Économie

Recettes pétrolières : le Tchad perd 1 million d’euros par jour

Réservé aux abonnés
Mis à jour le 2 juillet 2021 à 11:08

Grâce aux revenus du pétrole, le Tchad a multiplié les projets d’infrastructures dans le pays. Pas nécessairement à bon escient. © Réussite

Face à la pandémie, le gouvernement a allégé la fiscalité, engendrant un important manque à gagner pour le Trésor public, déjà exsangue.

« Malgré la hausse de volume des exportations et le cours du Brent, les recettes pétrolières diminuent par rapport au premier trimestre 2020 », a indiqué l’Observatoire tchadien des finances publiques dans une note sur le service pétrolier publiée le 29 juin.

Les recettes pétrolières ont diminué de -68,4 % entre le premier trimestre 2020 et le premier trimestre 2021  –passant de 102 milliards de F CFA (156 millions d’euros) à 32,2 milliards de F CA (49 millions d’euros). Cela représente un manque à gagner d’environ 107 millions d’euros sur trois mois, soit 1,2 million d’euros par jour en moyenne, pour l’État tchadien durant cette période.

Par ailleurs, rappelle l’Observatoire, qui dépend du ministère des Finances et du Budget, le cours moyen du Brent était de 60,82 dollars au premier trimestre 2021 contre 50,43 dollars un an plus tôt, soit une progression de +20,6%.

Allégements fiscaux

La baisse des recettes est la conséquence des allégements fiscaux décrétés par N’Djamena pour soutenir l’économie en réponse à la crise du Covid-19. « Cette diminution est en lien avec la baisse de l’impôt sur les sociétés causée par la crise sanitaire mondiale en début de l’année 2020, malgré la hausse de volume des exportations et du cours de Brent », ajoute l’observatoire.

Les recettes tirées des impôts sur les sociétés pétrolières ont baissé de – 46 %

L’État a ainsi réduit de moitié plusieurs prélèvements pour six mois en avril 2020 et prolongé ces mesures d’un semestre supplémentaire en octobre.

Dans le détail, les recettes tirées des impôts sur les sociétés pétrolières ont baissé de – 46 % à 22 milliards de F CFA, tandis que la redevance sur la production et le dividende (52 milliards de F CFA au premier trimestre 2020) n’a pas été perçue au titre des trois premiers mois de cette année.

Par ailleurs, en dépit du manque à gagner lié aux exonérations fiscales, le gouvernement doit rembourser sa dette auprès de la société minière et de négoce Glencore – qui représente près d’un tiers de ses encours extérieurs.

Selon les chiffres de l’Observatoire tchadien des finances publiques, les créances dues par N’Djamena au trader basé en Suisse ont atteint 32 millions de dollars au premier trimestre 2021, dont 25 millions de dollars de principal et 7 millions de dollars d’intérêts.

Rembourser la dette

Le gouvernement table toutefois sur une hausse des encaissements sur l’ensemble de l’année, avec 346 milliards de F CFA de recettes pétrolières attendues pour 2021, provenant à moitié des versements des compagnies et à moitié des ventes directes à l’export.

N’Djamena parie également sur un rebond des impôts sur les bénéfices à 141 milliards de F CFA sur l’ensemble de l’année, ils avaient reculé de moitié sur un an à seulement 22 milliards au premier trimestre 2021.

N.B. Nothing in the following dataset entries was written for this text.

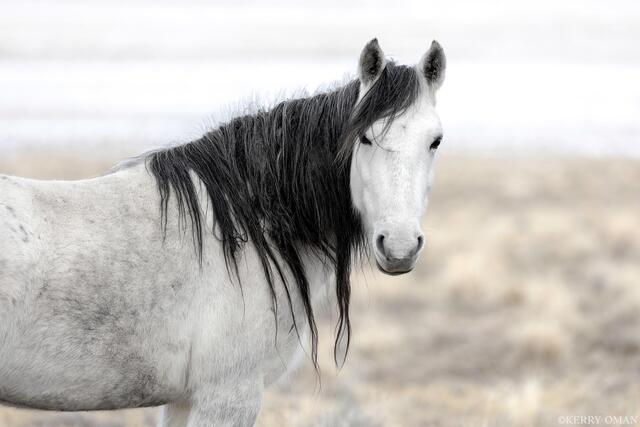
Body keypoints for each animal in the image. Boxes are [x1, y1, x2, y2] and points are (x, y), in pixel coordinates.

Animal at [0, 38, 446, 426]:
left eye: (435, 141)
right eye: (365, 137)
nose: (400, 246)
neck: (244, 229)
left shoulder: (184, 399)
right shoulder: (228, 395)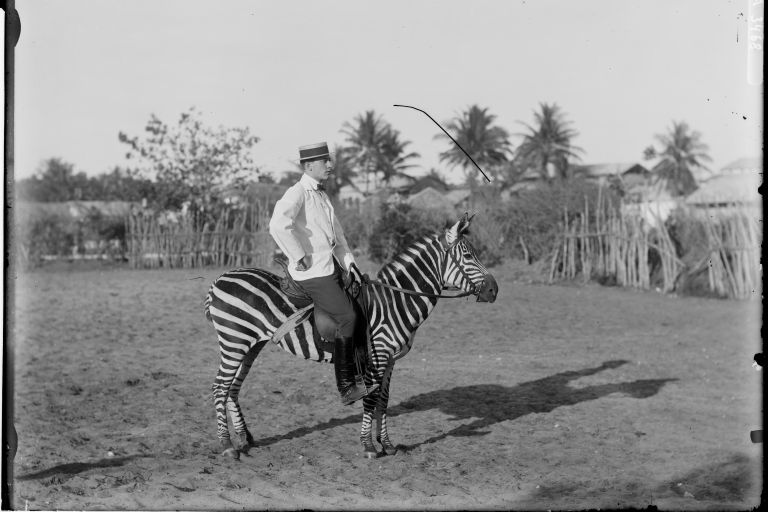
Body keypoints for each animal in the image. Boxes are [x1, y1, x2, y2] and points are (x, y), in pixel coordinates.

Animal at [204, 212, 498, 460]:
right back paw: (228, 445)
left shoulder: (391, 360)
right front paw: (368, 446)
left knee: (233, 388)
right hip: (234, 342)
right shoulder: (378, 356)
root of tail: (220, 279)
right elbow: (370, 398)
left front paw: (387, 445)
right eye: (468, 256)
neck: (394, 302)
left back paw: (245, 438)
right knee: (220, 387)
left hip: (251, 345)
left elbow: (383, 400)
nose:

Ces nouvelles entrées d’argent frais seront d’autant plus nécessaires qu’en plus des incitations fiscales, le gouvernement a dû sortir le chéquier pour soutenir l’économie pendant la pandémie.

Feu le président Idriss Déby Itno avait annoncé l’an dernier le paiement d’une partie des arriérées dus aux entreprises privées (110 milliards de F CFA sur les 1 000 milliards estimés), ainsi que la création d’un fonds pour faciliter l’octroi aux jeunes de prêts bancaires garantis par l’État à hauteur de 70 % (30 milliards de F CFA).

Pour réduire la pression sur sa trésorerie et relancer l’économie, le Tchad a demandé la restructuration de sa dette dans le cadre de l’initiative « cadre commun » mise en place entre le Club de Paris et le G20.

Par ailleurs, en janvier, le FMI et N’Djamena ont conclu un accord dans le cadre de la Facilité élargie de crédit et du Mécanisme élargi de crédit portant sur 560 millions de dollars sur quatre ans.